STATED GOAL 1:
Do these statements agree with the Bermuda sod thread? Answer yes or no for each, and quote the words from the thread that decide it. (a) The person who had the sod installed is watering it twice a day. (b) The extension publication says Bermudagrass kept at a 1½-inch height should be mowed once plants average 3 inches. (c) The person who had the sod installed has already applied fertilizer.
STATED GOAL 2:
Carry on the Bermuda sod forum thread after its final post.

# New Bermuda sod



## Interex87 (Feb 15, 2018)

Good morning guys, I live in Orlando fl, and just had celebration Bermuda installed 3 days go.
I need to know what to do next and when to do it.
Right now I'm watering 2 times a day for about 40min, at 5am then again around 6pm it's a 5000sq/ft front lawn.

The mowers I have
Exmark30
Toro pace 21
Trucut 27

I need to know when my first mow should be, how high and when to start fertilizing and with what.

Also any other tips for a first time owner would be great thank you.


----------



## Mightyquinn (Jan 31, 2017)

Have you fertilized at all yet? What HOC are you looking to maintain?


----------



## high leverage (Jun 11, 2017)

Mow when the sod has rooted. Cut at the lowest height possible with out scalping. Fertilize depending on what the soil sample says.


----------



## Interex87 (Feb 15, 2018)

No I have not fertilized at all and I'm looking to keep it at around 1-1.5 inches.
So it's ok to go from whatever the hight is when it roots to 1in?


----------



## Movingshrub (Jun 12, 2017)

Turfgrass Establishment Sodding and Plugging
https://extension.tennessee.edu/publications/Documents/W160-C.pdf

"Bermudagrass and Zoysia maintained at a 1½-inch cutting height should be mowed when plants reach an average height of 2¼ inches."

"Fertilizing. The application of ½ pound of nitrogen (N) per 1,000 square feet three to four weeks after sodding or plugging will support continued plant growth."


----------



## Mightyquinn (Jan 31, 2017)

I would go ahead and put down some balanced fertilizer like 10-10-10 or even a starter fertilizer now as all the continued watering will flush a lot of the nutrients that were in the sod away. It should help the sod set its roots faster.


----------



## Movingshrub (Jun 12, 2017)

Mightyquinn said:


> I would go ahead and put down some balanced fertilizer like 10-10-10 or even a starter fertilizer now as all the continued watering will flush a lot of the nutrients that were in the sod away. It should help the sod set its roots faster.

DATA SHOWN:
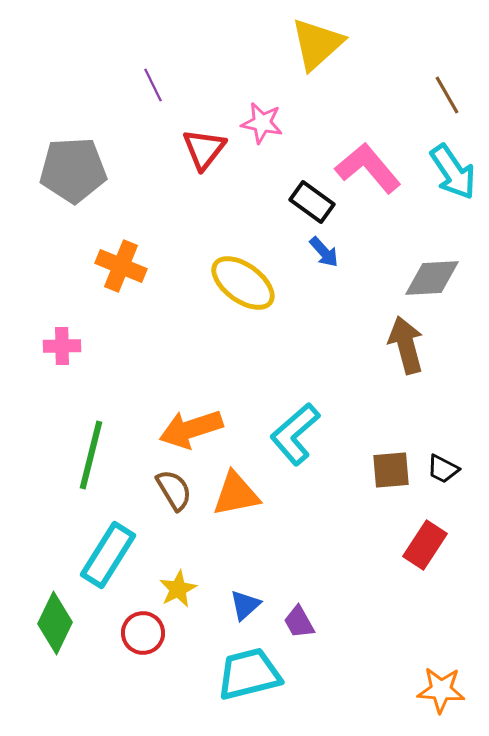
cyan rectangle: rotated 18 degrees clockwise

TASK RESULT 1:
(a) Yes: "Right now I'm watering 2 times a day for about 40min"
(b) No: "should be mowed when plants reach an average height of 2¼ inches."
(c) No: "No I have not fertilized at all"

TASK RESULT 2:
Concur with MQ. I would stick with the aforementioned rate in the UT publication, of 1/2lb of N.


----------



## Interex87 (Feb 15, 2018)

Awesome I will do that tomorrow thank you.
I'm also going to be sending a soil sample out. Do you guys have any recommendations of a place to use? 
When should I cut back the watering? 
I have been told four weeks, is that right?


----------



## Mightyquinn (Jan 31, 2017)

Interex87 said:


> Awesome I will do that tomorrow thank you.
> I'm also going to be sending a soil sample out. Do you guys have any recommendations of a place to use?
> When should I cut back the watering?
> I have been told four weeks, is that right?


I would just go with your local extension office through UF to get a soil test done. It will probably be the cheapest and they know your soil the best.

You want to cut back on the watering when you can no longer pull the sod easily up by hand. This will help start driving the roots deeper into the ground.


----------



## Interex87 (Feb 15, 2018)

How much water should I be putting down right now? 
I know it about 1in a week when rooted but that bout right now?


----------



## Mightyquinn (Jan 31, 2017)

Interex87 said:


> How much water should I be putting down right now?
> I know it about 1in a week when rooted but that bout right now?


There isn't a set amount really. The goal is to just keep the sod moist until it has rooted and can no longer be easily pulled up which it should be getting close about now.


----------



## Colonel K0rn (Jul 4, 2017)

Watering too shallow also promotes shallow root growth, and doesn't promote that deep healthy root system, which will provide you with a lush lawn. The best way to determine how much to water is to set up some catch cups, and you can use the calculator that is recommended to find out how much time you need to water your lawn.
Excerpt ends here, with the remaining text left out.